Problem A: List the three "lines of action" of the Association that Pope Francis praised, as the report on his meeting with AIL names them below.
Problem B: Continue the report on the pope's meeting with AIL from its final sentence.

Passage shown:
════════════════

Pope: Leukemia patients, cared for by science and by volunteers
In the Paul VI Hall, Pope Francis meets the members of the Italian Association against Leukemia-Lymphomas and Myeloma (AIL) on the occasion of the 50th anniversary of its foundation. The volunteers bring "the consolation of Jesus and his mother". "It is not just treating the disease, an organ or cells, but the person".
Vatican City (AsiaNews) - There is a need for "scientific research", but also for the "extraordinary testimony of generous voluntary service", to treat patients suffering from leukemia, lymphomas and myelomas.
Pope Francis underlined this today by meeting the members of the Italian Association against Leukemia-Lymphomas and Myeloma (AIL) in the Paul VI Hall on the occasion of the 50th anniversary of its foundation. Many patients were also present in the hall.
Francis expressed his appreciation of the Association's "lines of action", "scientific research, health assistance and staff training", but also wanted to express satisfaction for the work of the group's volunteers, "many men and women who give their time to be close to the sick ".

════════════════

Data extract:

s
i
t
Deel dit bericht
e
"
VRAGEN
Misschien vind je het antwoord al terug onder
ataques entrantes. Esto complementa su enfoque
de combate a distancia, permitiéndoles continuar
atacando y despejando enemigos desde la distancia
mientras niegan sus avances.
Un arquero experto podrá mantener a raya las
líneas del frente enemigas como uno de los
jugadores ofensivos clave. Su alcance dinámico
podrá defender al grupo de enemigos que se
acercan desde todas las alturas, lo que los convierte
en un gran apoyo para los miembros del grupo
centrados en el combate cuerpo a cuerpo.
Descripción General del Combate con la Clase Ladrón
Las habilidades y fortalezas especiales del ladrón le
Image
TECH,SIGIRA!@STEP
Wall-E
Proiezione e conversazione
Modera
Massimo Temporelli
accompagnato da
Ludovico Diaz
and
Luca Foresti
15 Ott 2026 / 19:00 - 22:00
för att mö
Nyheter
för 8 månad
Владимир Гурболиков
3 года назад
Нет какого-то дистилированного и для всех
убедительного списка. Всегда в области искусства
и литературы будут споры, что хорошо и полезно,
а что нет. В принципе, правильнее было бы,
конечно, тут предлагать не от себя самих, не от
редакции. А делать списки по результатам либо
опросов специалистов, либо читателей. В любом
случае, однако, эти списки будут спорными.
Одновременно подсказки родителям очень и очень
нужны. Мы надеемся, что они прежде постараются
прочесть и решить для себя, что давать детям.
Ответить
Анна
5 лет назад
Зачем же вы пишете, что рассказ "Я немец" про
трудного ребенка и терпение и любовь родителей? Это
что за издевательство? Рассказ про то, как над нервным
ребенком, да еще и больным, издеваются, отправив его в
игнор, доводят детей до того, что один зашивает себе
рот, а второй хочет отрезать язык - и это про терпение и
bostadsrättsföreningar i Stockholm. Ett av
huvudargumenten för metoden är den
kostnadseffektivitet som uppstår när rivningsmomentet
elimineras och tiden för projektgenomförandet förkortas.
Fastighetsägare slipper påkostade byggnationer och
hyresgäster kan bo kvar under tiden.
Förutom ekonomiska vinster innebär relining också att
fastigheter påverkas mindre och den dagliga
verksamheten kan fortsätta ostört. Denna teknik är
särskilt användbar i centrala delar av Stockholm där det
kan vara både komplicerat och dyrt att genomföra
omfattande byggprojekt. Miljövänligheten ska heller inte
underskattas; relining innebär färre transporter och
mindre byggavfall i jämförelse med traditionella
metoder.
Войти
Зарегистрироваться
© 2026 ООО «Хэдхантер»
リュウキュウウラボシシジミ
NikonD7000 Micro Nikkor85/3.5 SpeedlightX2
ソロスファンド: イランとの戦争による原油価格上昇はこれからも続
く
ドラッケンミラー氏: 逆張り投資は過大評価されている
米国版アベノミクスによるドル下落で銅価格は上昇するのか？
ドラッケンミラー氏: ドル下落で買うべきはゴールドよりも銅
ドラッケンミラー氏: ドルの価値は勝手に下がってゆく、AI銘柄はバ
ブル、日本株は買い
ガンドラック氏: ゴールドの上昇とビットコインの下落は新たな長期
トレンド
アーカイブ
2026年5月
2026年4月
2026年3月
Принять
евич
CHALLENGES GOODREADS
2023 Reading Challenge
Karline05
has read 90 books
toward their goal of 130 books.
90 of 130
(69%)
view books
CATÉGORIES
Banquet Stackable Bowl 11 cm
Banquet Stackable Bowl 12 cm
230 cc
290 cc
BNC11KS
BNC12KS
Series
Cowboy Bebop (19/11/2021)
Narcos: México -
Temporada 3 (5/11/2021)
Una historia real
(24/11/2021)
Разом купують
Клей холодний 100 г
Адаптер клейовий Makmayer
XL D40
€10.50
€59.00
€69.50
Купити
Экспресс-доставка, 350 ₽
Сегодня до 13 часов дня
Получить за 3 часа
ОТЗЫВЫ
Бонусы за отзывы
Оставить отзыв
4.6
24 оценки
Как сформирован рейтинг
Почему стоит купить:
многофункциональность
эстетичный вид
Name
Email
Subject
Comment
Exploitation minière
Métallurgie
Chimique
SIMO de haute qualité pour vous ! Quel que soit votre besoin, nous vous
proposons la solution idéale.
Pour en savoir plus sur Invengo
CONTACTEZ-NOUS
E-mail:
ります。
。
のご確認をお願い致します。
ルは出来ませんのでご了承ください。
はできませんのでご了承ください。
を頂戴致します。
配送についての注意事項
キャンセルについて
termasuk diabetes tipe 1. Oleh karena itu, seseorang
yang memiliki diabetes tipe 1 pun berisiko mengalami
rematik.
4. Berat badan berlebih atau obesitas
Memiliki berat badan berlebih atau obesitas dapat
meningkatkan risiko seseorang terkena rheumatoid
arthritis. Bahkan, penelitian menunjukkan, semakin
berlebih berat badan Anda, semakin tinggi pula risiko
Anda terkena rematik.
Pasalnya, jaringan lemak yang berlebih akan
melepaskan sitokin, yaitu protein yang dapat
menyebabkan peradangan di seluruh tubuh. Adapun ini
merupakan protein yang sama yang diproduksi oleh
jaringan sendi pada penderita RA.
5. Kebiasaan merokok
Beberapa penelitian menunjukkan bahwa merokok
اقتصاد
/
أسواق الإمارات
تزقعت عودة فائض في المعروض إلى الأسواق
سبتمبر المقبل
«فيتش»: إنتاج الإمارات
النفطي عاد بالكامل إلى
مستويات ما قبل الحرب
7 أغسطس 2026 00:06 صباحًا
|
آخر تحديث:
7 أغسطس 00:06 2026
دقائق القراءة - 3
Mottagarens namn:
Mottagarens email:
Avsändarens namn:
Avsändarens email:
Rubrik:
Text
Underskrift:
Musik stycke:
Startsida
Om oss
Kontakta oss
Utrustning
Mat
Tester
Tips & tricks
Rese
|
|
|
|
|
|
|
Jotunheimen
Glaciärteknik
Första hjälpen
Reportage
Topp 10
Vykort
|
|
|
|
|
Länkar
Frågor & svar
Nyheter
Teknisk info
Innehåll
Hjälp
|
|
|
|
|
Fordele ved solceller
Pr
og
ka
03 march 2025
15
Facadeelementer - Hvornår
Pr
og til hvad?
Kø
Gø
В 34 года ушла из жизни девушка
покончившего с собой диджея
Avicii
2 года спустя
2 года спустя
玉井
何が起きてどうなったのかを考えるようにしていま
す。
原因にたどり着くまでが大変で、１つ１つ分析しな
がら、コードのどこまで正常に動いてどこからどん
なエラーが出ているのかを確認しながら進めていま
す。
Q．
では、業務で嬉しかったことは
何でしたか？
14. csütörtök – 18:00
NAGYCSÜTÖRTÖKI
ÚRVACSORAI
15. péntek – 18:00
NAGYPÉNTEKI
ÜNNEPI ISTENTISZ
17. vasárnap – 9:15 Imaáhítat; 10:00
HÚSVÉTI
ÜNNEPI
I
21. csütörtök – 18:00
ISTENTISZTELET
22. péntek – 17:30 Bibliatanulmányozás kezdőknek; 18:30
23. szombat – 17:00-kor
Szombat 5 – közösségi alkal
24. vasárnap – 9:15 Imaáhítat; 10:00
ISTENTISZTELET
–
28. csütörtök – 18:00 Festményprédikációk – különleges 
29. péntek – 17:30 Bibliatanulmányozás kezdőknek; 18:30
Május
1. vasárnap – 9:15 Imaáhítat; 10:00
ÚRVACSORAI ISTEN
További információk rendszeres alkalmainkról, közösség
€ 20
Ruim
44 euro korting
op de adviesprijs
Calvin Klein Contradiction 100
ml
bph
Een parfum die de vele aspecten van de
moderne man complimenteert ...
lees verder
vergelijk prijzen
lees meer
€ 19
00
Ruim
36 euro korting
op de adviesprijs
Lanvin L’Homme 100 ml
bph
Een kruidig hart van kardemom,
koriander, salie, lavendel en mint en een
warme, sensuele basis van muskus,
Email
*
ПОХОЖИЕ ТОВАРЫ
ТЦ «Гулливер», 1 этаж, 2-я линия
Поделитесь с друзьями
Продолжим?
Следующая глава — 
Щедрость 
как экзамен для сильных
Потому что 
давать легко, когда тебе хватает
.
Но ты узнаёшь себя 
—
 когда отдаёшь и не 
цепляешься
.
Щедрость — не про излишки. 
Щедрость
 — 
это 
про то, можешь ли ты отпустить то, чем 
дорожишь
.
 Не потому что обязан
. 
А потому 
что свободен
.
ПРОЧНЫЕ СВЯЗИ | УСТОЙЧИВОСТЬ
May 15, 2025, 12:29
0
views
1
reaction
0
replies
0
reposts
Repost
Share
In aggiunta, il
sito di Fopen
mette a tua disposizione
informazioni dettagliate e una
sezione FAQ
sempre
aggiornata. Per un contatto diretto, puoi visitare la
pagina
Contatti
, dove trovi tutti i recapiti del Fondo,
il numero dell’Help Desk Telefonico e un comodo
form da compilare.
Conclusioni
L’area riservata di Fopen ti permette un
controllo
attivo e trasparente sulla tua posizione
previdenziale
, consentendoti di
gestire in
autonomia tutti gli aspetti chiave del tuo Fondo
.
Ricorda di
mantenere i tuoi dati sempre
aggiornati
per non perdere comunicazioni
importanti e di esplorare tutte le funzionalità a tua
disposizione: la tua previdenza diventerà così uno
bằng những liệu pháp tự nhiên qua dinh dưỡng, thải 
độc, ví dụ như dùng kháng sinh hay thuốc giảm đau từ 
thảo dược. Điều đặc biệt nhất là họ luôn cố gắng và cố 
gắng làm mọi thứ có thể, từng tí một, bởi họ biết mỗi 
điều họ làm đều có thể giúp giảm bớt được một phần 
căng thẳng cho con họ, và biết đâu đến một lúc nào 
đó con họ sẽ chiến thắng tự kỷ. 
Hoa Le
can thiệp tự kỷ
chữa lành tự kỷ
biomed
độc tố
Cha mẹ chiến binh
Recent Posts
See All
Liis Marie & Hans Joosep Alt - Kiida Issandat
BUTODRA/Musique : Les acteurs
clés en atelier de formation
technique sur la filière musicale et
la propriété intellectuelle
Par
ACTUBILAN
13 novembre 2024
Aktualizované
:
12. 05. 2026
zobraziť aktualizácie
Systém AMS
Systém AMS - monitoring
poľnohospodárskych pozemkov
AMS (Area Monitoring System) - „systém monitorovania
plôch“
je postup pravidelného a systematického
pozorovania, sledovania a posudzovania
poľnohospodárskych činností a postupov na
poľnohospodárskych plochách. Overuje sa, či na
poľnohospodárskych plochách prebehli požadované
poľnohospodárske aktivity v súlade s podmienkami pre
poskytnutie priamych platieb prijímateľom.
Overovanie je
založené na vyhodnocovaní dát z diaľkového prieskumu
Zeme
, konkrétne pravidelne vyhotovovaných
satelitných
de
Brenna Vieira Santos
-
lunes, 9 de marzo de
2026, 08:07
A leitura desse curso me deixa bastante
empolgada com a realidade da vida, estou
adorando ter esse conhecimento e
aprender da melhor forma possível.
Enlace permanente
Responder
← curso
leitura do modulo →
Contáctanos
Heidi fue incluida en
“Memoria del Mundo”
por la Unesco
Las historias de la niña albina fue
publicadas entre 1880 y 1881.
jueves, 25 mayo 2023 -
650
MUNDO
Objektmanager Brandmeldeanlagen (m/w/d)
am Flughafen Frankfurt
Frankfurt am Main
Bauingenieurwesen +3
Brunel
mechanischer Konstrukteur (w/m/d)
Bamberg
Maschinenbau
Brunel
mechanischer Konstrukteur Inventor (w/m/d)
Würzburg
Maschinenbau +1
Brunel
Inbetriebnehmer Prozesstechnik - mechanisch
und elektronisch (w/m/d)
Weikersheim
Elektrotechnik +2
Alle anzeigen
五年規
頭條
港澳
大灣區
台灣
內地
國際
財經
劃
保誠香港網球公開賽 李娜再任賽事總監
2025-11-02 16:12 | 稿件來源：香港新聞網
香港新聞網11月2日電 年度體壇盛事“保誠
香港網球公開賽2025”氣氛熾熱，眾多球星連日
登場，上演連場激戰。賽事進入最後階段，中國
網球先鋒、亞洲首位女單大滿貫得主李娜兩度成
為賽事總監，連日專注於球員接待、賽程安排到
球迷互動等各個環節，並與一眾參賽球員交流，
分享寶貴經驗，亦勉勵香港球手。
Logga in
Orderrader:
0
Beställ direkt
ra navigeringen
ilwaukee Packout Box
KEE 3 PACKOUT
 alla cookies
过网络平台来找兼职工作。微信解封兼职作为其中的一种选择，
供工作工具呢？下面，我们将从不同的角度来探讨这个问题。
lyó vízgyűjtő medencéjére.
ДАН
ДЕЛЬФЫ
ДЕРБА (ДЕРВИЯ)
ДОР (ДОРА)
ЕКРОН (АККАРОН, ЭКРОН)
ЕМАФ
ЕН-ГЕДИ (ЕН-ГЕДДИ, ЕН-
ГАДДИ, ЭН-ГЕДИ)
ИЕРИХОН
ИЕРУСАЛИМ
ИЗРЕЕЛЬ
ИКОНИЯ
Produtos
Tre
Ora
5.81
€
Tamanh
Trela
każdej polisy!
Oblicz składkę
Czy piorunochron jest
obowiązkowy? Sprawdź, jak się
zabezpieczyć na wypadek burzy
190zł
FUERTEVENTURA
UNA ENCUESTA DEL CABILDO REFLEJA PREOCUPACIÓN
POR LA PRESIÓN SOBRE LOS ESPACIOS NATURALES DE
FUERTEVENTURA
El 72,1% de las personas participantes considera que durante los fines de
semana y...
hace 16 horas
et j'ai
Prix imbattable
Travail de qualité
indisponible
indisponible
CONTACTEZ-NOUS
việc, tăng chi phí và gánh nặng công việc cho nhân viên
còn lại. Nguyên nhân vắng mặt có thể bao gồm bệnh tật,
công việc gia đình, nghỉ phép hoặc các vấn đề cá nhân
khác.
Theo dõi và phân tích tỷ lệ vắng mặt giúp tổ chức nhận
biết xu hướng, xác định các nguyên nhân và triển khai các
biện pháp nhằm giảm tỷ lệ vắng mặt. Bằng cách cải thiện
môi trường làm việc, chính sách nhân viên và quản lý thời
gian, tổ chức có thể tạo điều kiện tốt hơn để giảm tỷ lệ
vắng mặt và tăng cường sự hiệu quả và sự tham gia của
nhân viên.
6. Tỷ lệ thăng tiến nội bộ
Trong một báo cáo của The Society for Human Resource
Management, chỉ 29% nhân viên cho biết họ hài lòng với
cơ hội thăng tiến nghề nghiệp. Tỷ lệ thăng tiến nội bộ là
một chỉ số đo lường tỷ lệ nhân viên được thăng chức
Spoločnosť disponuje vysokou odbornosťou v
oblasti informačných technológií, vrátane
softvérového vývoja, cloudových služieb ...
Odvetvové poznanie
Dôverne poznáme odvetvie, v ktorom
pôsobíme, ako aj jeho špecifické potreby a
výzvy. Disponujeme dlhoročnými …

════════════════

Expected output A:
scientific research
health assistance
staff training

Expected output B:
"This attitude of close proximity - he added - is all the more necessary in relation to the haematological patient, whose situation is complex due to the very perception of the disease, in its specificity. Sometimes the prolonged stay in isolation departments turns out to be really heavy to bear; the person feels on his own flesh the impression of feeling separated from the world, from relationships, from everyday life. The same trend of the disease and the therapies forces them to question their own future. I want to assure to all the sick people who are experiencing this that they are not alone: the Lord, who has experienced the hard experience of pain and the cross, is there beside them. The presence of many people who share these difficult moments with them is a tangible sign of the presence and consolation of Jesus and his mother, the Virgin Mary, Mother of all the sick ".
Even the work of doctors and nurses has a spiritual value, being "called to care for people in their totality of body and spirit". "The cure - he explained - is not of the disease, of an organ or of cells, but of the person. The person in his spirituality does not exhaust himself in the corporeity; but the fact that the spirit transcends the body causes it to be included in a greater vitality and dignity, which is not proper to biology, but that proper to the person and the spirit".